• [Excerpted data]
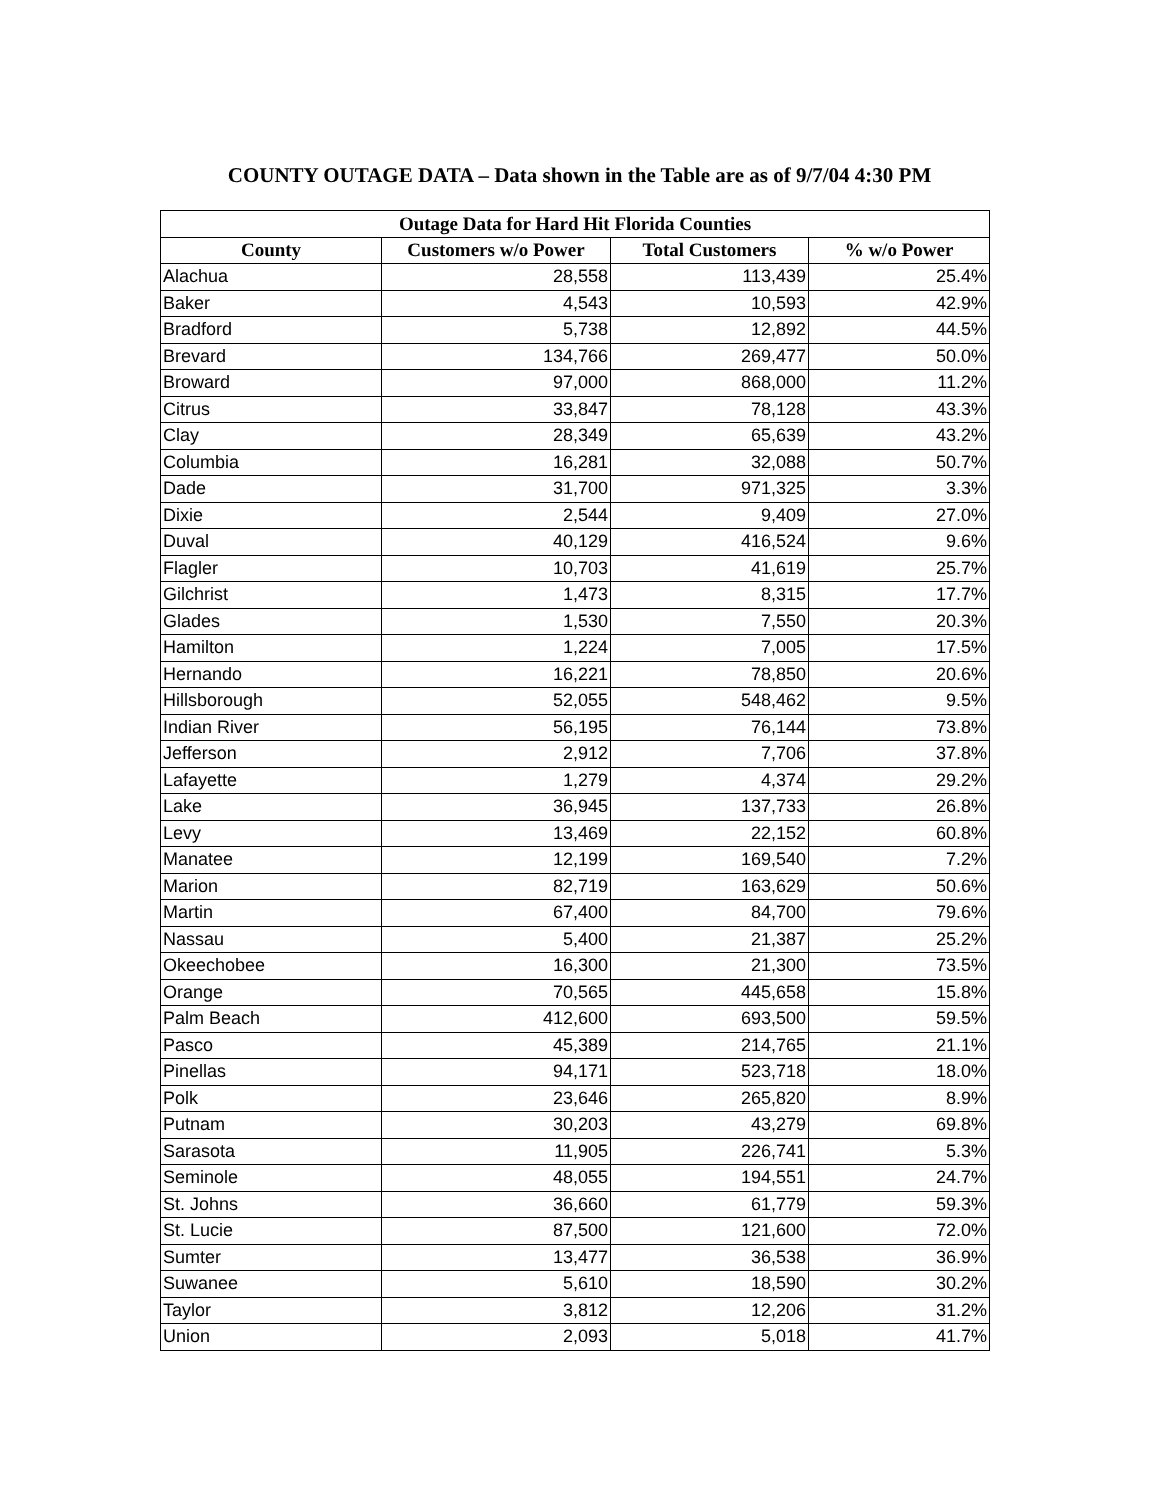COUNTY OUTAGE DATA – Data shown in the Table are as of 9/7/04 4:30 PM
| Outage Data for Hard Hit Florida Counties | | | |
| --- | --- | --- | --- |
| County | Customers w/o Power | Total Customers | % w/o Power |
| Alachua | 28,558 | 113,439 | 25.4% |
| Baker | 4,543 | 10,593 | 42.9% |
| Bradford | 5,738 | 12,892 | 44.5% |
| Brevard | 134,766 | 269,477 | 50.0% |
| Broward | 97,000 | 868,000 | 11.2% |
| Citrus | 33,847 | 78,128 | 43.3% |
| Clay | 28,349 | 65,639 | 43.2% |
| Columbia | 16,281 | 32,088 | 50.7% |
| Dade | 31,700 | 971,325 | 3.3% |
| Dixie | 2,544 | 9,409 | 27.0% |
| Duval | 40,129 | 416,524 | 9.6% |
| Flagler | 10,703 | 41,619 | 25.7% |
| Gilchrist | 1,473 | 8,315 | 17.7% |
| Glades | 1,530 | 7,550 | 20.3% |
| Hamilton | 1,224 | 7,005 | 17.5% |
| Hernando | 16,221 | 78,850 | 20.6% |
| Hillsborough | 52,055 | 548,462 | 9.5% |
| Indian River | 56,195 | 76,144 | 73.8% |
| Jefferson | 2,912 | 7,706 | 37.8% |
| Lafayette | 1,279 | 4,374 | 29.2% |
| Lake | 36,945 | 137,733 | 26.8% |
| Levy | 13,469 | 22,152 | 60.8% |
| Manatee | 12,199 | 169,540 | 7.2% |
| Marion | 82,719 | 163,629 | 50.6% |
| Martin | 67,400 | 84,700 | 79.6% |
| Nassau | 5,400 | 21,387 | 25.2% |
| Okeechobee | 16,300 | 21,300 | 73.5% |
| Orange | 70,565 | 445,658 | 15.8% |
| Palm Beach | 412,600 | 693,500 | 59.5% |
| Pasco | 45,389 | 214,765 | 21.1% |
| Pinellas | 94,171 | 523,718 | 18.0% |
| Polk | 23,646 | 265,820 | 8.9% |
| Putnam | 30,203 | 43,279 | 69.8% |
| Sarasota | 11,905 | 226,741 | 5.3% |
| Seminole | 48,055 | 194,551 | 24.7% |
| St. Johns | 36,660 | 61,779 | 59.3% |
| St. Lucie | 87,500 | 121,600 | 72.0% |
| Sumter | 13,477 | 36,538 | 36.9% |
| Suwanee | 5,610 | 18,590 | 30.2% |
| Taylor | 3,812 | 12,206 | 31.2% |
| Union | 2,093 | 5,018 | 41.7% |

• [Action item]
Give the data again exactly as written, with all pictures left out.

• [Output for this exercise]
COUNTY OUTAGE DATA – Data shown in the Table are as of 9/7/04 4:30 PM
| Outage Data for Hard Hit Florida Counties | | | |
| --- | --- | --- | --- |
| County | Customers w/o Power | Total Customers | % w/o Power |
| Alachua | 28,558 | 113,439 | 25.4% |
| Baker | 4,543 | 10,593 | 42.9% |
| Bradford | 5,738 | 12,892 | 44.5% |
| Brevard | 134,766 | 269,477 | 50.0% |
| Broward | 97,000 | 868,000 | 11.2% |
| Citrus | 33,847 | 78,128 | 43.3% |
| Clay | 28,349 | 65,639 | 43.2% |
| Columbia | 16,281 | 32,088 | 50.7% |
| Dade | 31,700 | 971,325 | 3.3% |
| Dixie | 2,544 | 9,409 | 27.0% |
| Duval | 40,129 | 416,524 | 9.6% |
| Flagler | 10,703 | 41,619 | 25.7% |
| Gilchrist | 1,473 | 8,315 | 17.7% |
| Glades | 1,530 | 7,550 | 20.3% |
| Hamilton | 1,224 | 7,005 | 17.5% |
| Hernando | 16,221 | 78,850 | 20.6% |
| Hillsborough | 52,055 | 548,462 | 9.5% |
| Indian River | 56,195 | 76,144 | 73.8% |
| Jefferson | 2,912 | 7,706 | 37.8% |
| Lafayette | 1,279 | 4,374 | 29.2% |
| Lake | 36,945 | 137,733 | 26.8% |
| Levy | 13,469 | 22,152 | 60.8% |
| Manatee | 12,199 | 169,540 | 7.2% |
| Marion | 82,719 | 163,629 | 50.6% |
| Martin | 67,400 | 84,700 | 79.6% |
| Nassau | 5,400 | 21,387 | 25.2% |
| Okeechobee | 16,300 | 21,300 | 73.5% |
| Orange | 70,565 | 445,658 | 15.8% |
| Palm Beach | 412,600 | 693,500 | 59.5% |
| Pasco | 45,389 | 214,765 | 21.1% |
| Pinellas | 94,171 | 523,718 | 18.0% |
| Polk | 23,646 | 265,820 | 8.9% |
| Putnam | 30,203 | 43,279 | 69.8% |
| Sarasota | 11,905 | 226,741 | 5.3% |
| Seminole | 48,055 | 194,551 | 24.7% |
| St. Johns | 36,660 | 61,779 | 59.3% |
| St. Lucie | 87,500 | 121,600 | 72.0% |
| Sumter | 13,477 | 36,538 | 36.9% |
| Suwanee | 5,610 | 18,590 | 30.2% |
| Taylor | 3,812 | 12,206 | 31.2% |
| Union | 2,093 | 5,018 | 41.7% |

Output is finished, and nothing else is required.